> **Work instruction**
The listing below is to be duplicated exactly, with every picture omitted.

> **Dataset extract**
◆ ◆ ◆ ◆ ◆ ◆ ◆
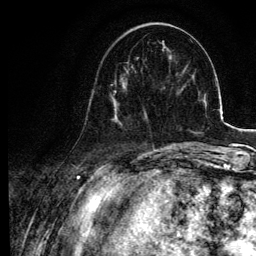
Breast MRI, one axial slice. Slice 31 of 134 in the series (ordered by position). Cropped to one breast. Dynamic contrast-enhanced series, time point 2 of 6 at this slice position (early post-contrast). 3 T. TE 4.2 ms, TR 7.9 ms. 1.2 mm slice thickness. 256 × 256 image matrix, field of view 170 × 170 mm. Female patient.
Structures marked on this image (semi-automatically segmented with operator editing):
- enhancing-tissue mask used for the functional tumour volume (all voxels passing the contrast-enhancement thresholds inside the analysis volume; usually the tumour): bounding box (x1, y1, x2, y2) in pixels: (85, 65, 145, 124)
◆ ◆ ◆ ◆ ◆ ◆ ◆
> **Expected answer**
Breast MRI, one axial slice. Slice 31 of 134 in the series (ordered by position). Cropped to one breast. Dynamic contrast-enhanced series, time point 2 of 6 at this slice position (early post-contrast). 3 T. TE 4.2 ms, TR 7.9 ms. 1.2 mm slice thickness. 256 × 256 image matrix, field of view 170 × 170 mm. Female patient.
Structures marked on this image (semi-automatically segmented with operator editing):
- enhancing-tissue mask used for the functional tumour volume (all voxels passing the contrast-enhancement thresholds inside the analysis volume; usually the tumour): bounding box (x1, y1, x2, y2) in pixels: (85, 65, 145, 124)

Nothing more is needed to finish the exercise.